BEGIN Information given
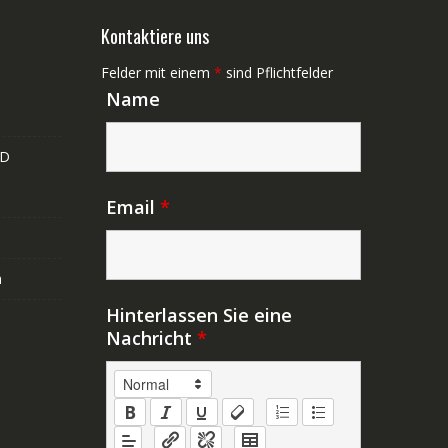
Kontaktiere uns
Felder mit einem
*
sind Pflichtfelder
Name
ND
Email
*
n
Hinterlassen Sie eine
Nachricht
*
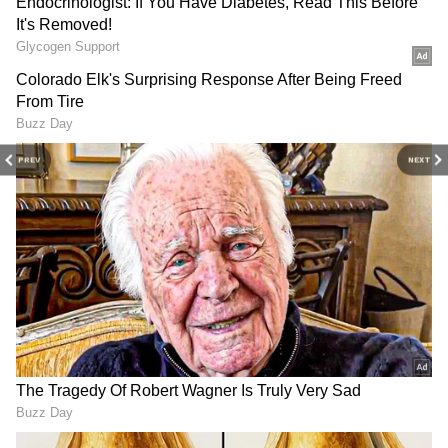
தமிழ் நியூஸின் பொழுதுபோக்கு பிரிவை
ஆராயுங்கள். சினிமா விமர்சனங்கள்
(Tamil Movies Review)
, நட்சத்திரங்களின்
நேர்காணல்கள், தொடர்களில் நடக்கும்
ட்ராமா மற்றும் பொழுதுபோக்கு உலகின்
டிரெண்ட்ஸ்பாட்டிங்குடன் எப்போதும்
PREV
NEXT
புதுப்பித்த நிலையில் இருங்கள்.
திரையரங்குப் பின்னணி
கதைகள்,
டிரெய்லர்
வெளியீடுகள்மற்றும்
ரெட் கார்பெட் தருணங்களை அறிந்து
கொள்ளுங்கள்.
அழகான காட்சிகளை படமாக்குவதில்
திறமையான ஒளிப்பதிவாளரான SR கதிர்
இந்தப் படத்தில் இணைகிறார். படத்தின்
வசனத்தை அபூரி ரவி எழுதுகிறார்.
படத்தின் எடிட்டிங்கை வெங்கட் ராஜன்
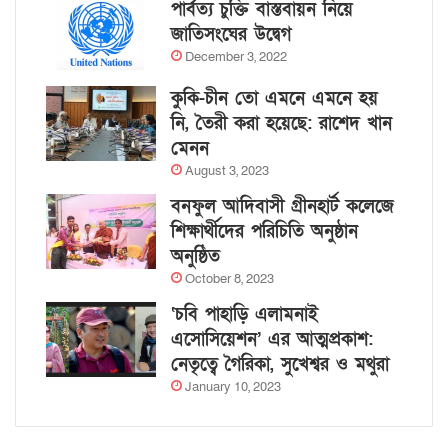
পার্বত্য চুক্তি বাস্তবায়ন নিয়ে
জাতিসংঘের উদ্বেগ
December 3, 2022
কুকি-চীন তো এমনে এমনে হয়
নি, তৈরী করা হয়েছে: রাশেদ খান
মেনন
August 3, 2023
বনফুল আদিবাসী গ্রীনহার্ট কলেজে
শিক্ষার্থীদের পরিচিতি অনুষ্ঠান
অনুষ্ঠিত
October 8, 2023
‘চবি পাহাড়ি এলামনাই
এসোসিয়েশন’ এর আত্মপ্রকাশ:
নেতৃত্বে গৈরিকা, সুখেশ্বর ও মথুরা
January 10, 2023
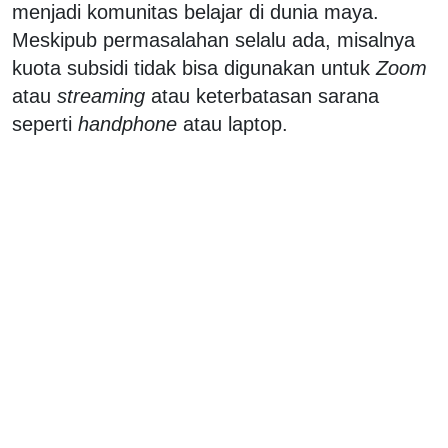
menjadi komunitas belajar di dunia maya.
Meskipub permasalahan selalu ada, misalnya
kuota subsidi tidak bisa digunakan untuk
Zoom
atau
streaming
atau keterbatasan sarana
seperti
handphone
atau laptop.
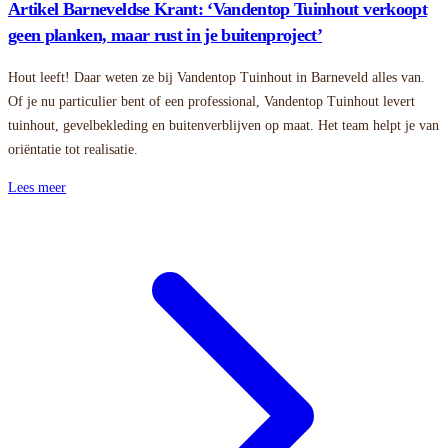
Artikel Barneveldse Krant: ‘Vandentop Tuinhout verkoopt
geen planken, maar rust in je buitenproject’
Hout leeft! Daar weten ze bij Vandentop Tuinhout in Barneveld alles van.
Of je nu particulier bent of een professional, Vandentop Tuinhout levert
tuinhout, gevelbekleding en buitenverblijven op maat. Het team helpt je van
oriëntatie tot realisatie.
Lees meer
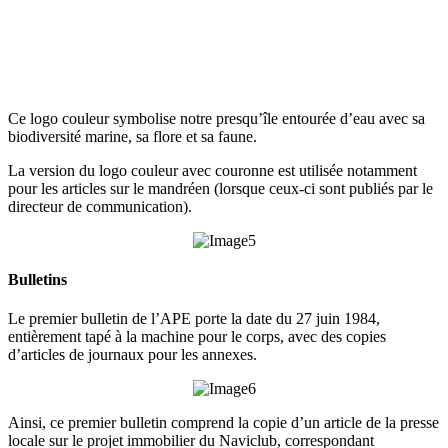
Ce logo couleur symbolise notre presqu’île entourée d’eau avec sa
biodiversité marine, sa flore et sa faune.
La version du logo couleur avec couronne est utilisée notamment
pour les articles sur le mandréen (lorsque ceux-ci sont publiés par le
directeur de communication).
Bulletins
Le premier bulletin de l’APE porte la date du 27 juin 1984,
entièrement tapé à la machine pour le corps, avec des copies
d’articles de journaux pour les annexes.
Ainsi, ce premier bulletin comprend la copie d’un article de la presse
locale sur le projet immobilier du Naviclub, correspondant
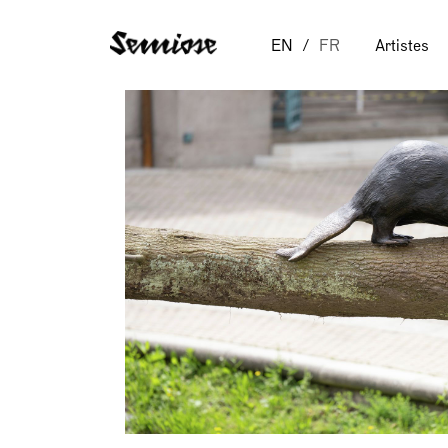
EN
FR
Artistes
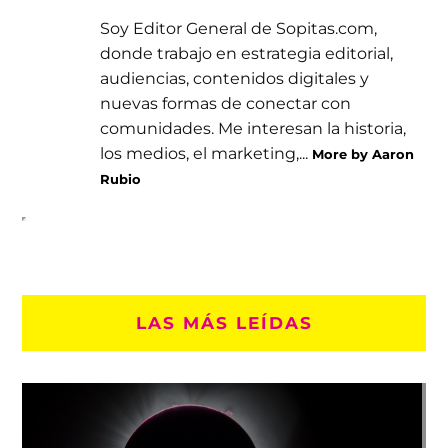
Soy Editor General de Sopitas.com,
donde trabajo en estrategia editorial,
audiencias, contenidos digitales y
nuevas formas de conectar con
comunidades. Me interesan la historia,
los medios, el marketing,...
More by Aaron
Rubio
LAS MÁS LEÍDAS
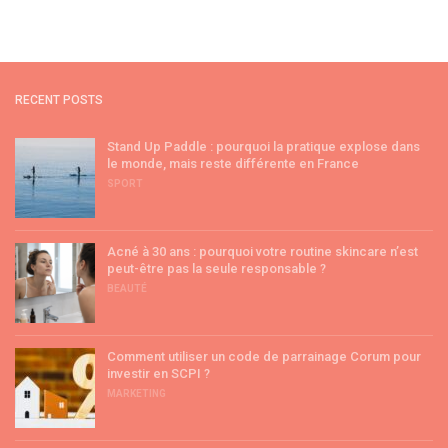
RECENT POSTS
Stand Up Paddle : pourquoi la pratique explose dans
le monde, mais reste différente en France
SPORT
Acné à 30 ans : pourquoi votre routine skincare n’est
peut-être pas la seule responsable ?
BEAUTÉ
Comment utiliser un code de parrainage Corum pour
investir en SCPI ?
MARKETING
END Information given
→ Task brief: Would you retype all the lines shown above, exactly as written and without any picture?

→ Exercise answer:
Kontaktiere uns
Felder mit einem
*
sind Pflichtfelder
Name
ND
Email
*
n
Hinterlassen Sie eine
Nachricht
*
தமிழ் நியூஸின் பொழுதுபோக்கு பிரிவை
ஆராயுங்கள். சினிமா விமர்சனங்கள்
(Tamil Movies Review)
, நட்சத்திரங்களின்
நேர்காணல்கள், தொடர்களில் நடக்கும்
ட்ராமா மற்றும் பொழுதுபோக்கு உலகின்
டிரெண்ட்ஸ்பாட்டிங்குடன் எப்போதும்
PREV
NEXT
புதுப்பித்த நிலையில் இருங்கள்.
திரையரங்குப் பின்னணி
கதைகள்,
டிரெய்லர்
வெளியீடுகள்மற்றும்
ரெட் கார்பெட் தருணங்களை அறிந்து
கொள்ளுங்கள்.
அழகான காட்சிகளை படமாக்குவதில்
திறமையான ஒளிப்பதிவாளரான SR கதிர்
இந்தப் படத்தில் இணைகிறார். படத்தின்
வசனத்தை அபூரி ரவி எழுதுகிறார்.
படத்தின் எடிட்டிங்கை வெங்கட் ராஜன்
পার্বত্য চুক্তি বাস্তবায়ন নিয়ে
জাতিসংঘের উদ্বেগ
December 3, 2022
কুকি-চীন তো এমনে এমনে হয়
নি, তৈরী করা হয়েছে: রাশেদ খান
মেনন
August 3, 2023
বনফুল আদিবাসী গ্রীনহার্ট কলেজে
শিক্ষার্থীদের পরিচিতি অনুষ্ঠান
অনুষ্ঠিত
October 8, 2023
‘চবি পাহাড়ি এলামনাই
এসোসিয়েশন’ এর আত্মপ্রকাশ:
নেতৃত্বে গৈরিকা, সুখেশ্বর ও মথুরা
January 10, 2023
menjadi komunitas belajar di dunia maya.
Meskipub permasalahan selalu ada, misalnya
kuota subsidi tidak bisa digunakan untuk
Zoom
atau
streaming
atau keterbatasan sarana
seperti
handphone
atau laptop.
Artikel Barneveldse Krant: ‘Vandentop Tuinhout verkoopt
geen planken, maar rust in je buitenproject’
Hout leeft! Daar weten ze bij Vandentop Tuinhout in Barneveld alles van.
Of je nu particulier bent of een professional, Vandentop Tuinhout levert
tuinhout, gevelbekleding en buitenverblijven op maat. Het team helpt je van
oriëntatie tot realisatie.
Lees meer
Ce logo couleur symbolise notre presqu’île entourée d’eau avec sa
biodiversité marine, sa flore et sa faune.
La version du logo couleur avec couronne est utilisée notamment
pour les articles sur le mandréen (lorsque ceux-ci sont publiés par le
directeur de communication).
Bulletins
Le premier bulletin de l’APE porte la date du 27 juin 1984,
entièrement tapé à la machine pour le corps, avec des copies
d’articles de journaux pour les annexes.
Ainsi, ce premier bulletin comprend la copie d’un article de la presse
locale sur le projet immobilier du Naviclub, correspondant
EN
FR
Artistes
Soy Editor General de Sopitas.com,
donde trabajo en estrategia editorial,
audiencias, contenidos digitales y
nuevas formas de conectar con
comunidades. Me interesan la historia,
los medios, el marketing,...
More by Aaron
Rubio
LAS MÁS LEÍDAS
RECENT POSTS
Stand Up Paddle : pourquoi la pratique explose dans
le monde, mais reste différente en France
SPORT
Acné à 30 ans : pourquoi votre routine skincare n’est
peut-être pas la seule responsable ?
BEAUTÉ
Comment utiliser un code de parrainage Corum pour
investir en SCPI ?
MARKETING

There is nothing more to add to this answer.